Des traditionalistes occupent l'église de Niafles pour maintenir la messe en latin LE MONDE | 02.06.07 | 14h33 • Mis à jour le 02.06.07 | 14h33
Niafles n'est pas Rome, mais la querelle qui agite depuis quelques semaines ce petit village de Mayenne est de celles qui pourraient se dénouer sous peu au Vatican. Une poignée de fidèles catholiques traditionalistes occupent depuis plusieurs jours l'église de ce bourg de 300 habitants, situé à 35 km de Laval, pour exiger le maintien de la messe en latin. Célébrée sur place selon ce rite depuis plus de quarante ans, sa tenue hebdomadaire vient d'être suspendue par l'évêque de Laval, Mgr Armand Maillard.
A l'origine de la crise, le décès, en mars, du prêtre "historique" de la paroisse, qui, avec l'accord des évêques successifs du diocèse, avait maintenu dans son église la célébration de la messe selon le rite tridentin : usage du latin et dos tourné à l'assemblée. Depuis, un jeune prêtre traditionaliste de la Fraternité Saint-Pierre, adoubé par le vieil abbé, avait pris la relève, à la satisfaction de la communauté de plusieurs dizaines de personnes, originaires de tout le département. Mais, fin mai, Mgr Maillard a décidé de mettre fin à cette exception diocésaine, au nom du "rapprochement" entre chrétiens de sensibilités différentes.
"MYSTÈRE PALPABLE"
"La meilleure solution pour le diocèse et la communauté était de proposer une messe en latin, à Laval, pour l'ensemble des paroissiens qui le souhaitent", fait-on valoir à l'évêché. La messe alternative, prévue dimanche 3 juin dans une église du centre-ville, devrait être peu suivie par les fidèles de Niafles.
"La décision de l'évêque de Laval relève d'une volonté de centralisation", juge Matthieu Mautin, un père de famille de 30 ans, fidèle de Niafles, qui, avec ses coreligionnaires, craint une "dislocation de la communauté" traditionaliste locale.
Fortement attachée au rite ancien, officiellement abandonné depuis le concile Vatican II, cette dernière plaide pour "l'installation durable" du jeune prêtre à Niafles. "Dimanche dernier, nous étions encore 130 communiants à l'église", assure M. Mautin adepte du rite tridentin depuis l'adolescence. "Ce rite représente vraiment un plus dans ma vie de foi et je souhaite que mes enfants puissent en profiter", explique ce jeune artisan, bien décidé à ne pas y renoncer. "Cette liturgie crée un univers qui rend le mystère palpable, explique-t-il, et met en avant l'action, les gestes de la messe avec les génuflexions, l'encensement ou l'aspersion d'eau bénite. Le fait que le prêtre soit tourné vers l'autel signifie pour nous qu'il précède le peuple de Dieu et qu'il est notre interprète auprès du Père."

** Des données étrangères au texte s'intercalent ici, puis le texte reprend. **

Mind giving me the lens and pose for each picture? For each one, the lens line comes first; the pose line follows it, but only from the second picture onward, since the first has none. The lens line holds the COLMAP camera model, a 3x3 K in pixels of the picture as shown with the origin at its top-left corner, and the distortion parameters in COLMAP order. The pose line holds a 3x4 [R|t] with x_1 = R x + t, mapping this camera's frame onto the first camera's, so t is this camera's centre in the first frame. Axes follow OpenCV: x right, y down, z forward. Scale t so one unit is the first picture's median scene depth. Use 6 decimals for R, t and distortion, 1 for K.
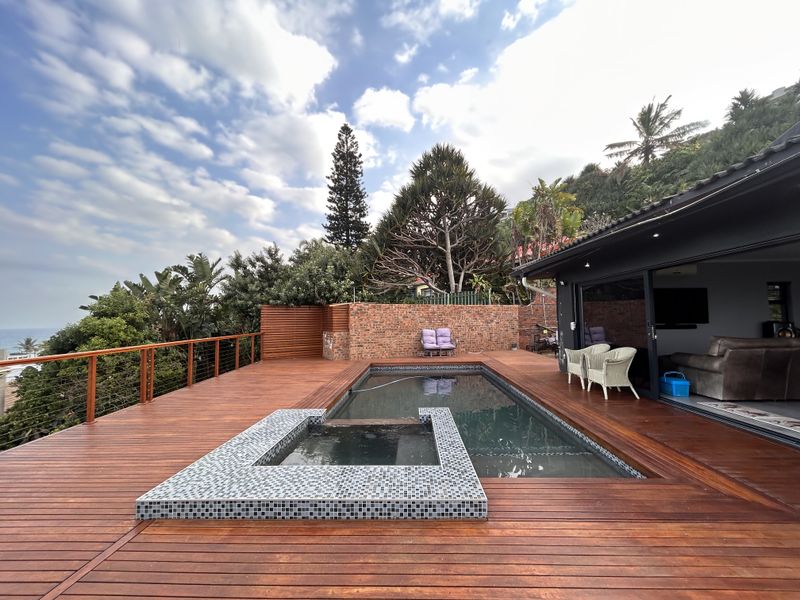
lens RADIAL K [[322.9, 0, 401.2], [0, 322.9, 300.7], [0, 0, 1]] dist [0.001474, 0.000098]
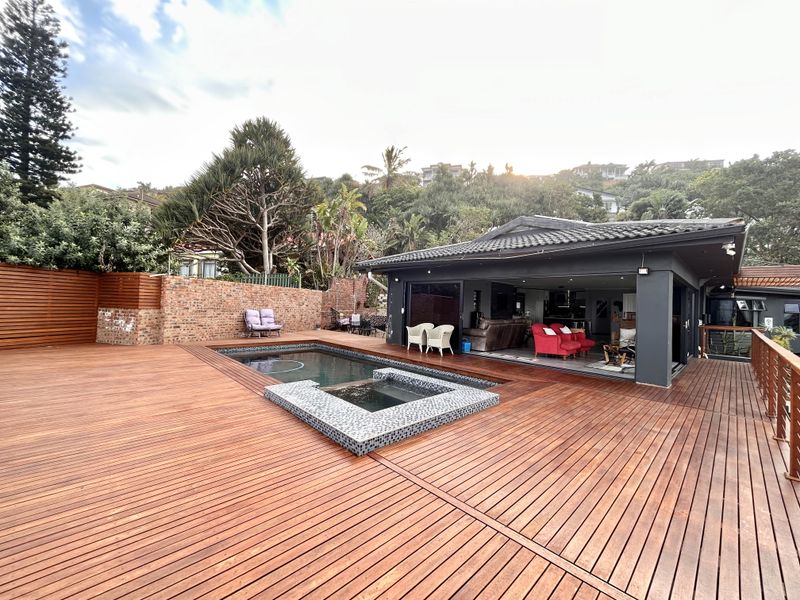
lens RADIAL K [[322.9, 0, 401.0], [0, 322.9, 300.2], [0, 0, 1]] dist [0.001474, 0.000098]
pose [[0.694167, 0.051004, 0.718005, -0.306223], [-0.088483, 0.995968, 0.014796, 0.006381], [-0.714355, -0.073802, 0.695881, 0.009080]]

A Niafles, comme ailleurs, le courant "tradi" de l'Eglise catholique attend avec impatience le motu proprio (décret) du pape visant à libéraliser la messe en latin. Cette décision personnelle de Benoit XVI, annoncée depuis plusieurs mois et destinée à ramener les intégristes de la Fraternité Saint-Pie X de Mgr Lefebvre dans le giron de Rome, permettrait aux curés de décider seuls de dire la messe en latin, alors qu'ils sont pour l'heure soumis à l'autorisation de leur évêque.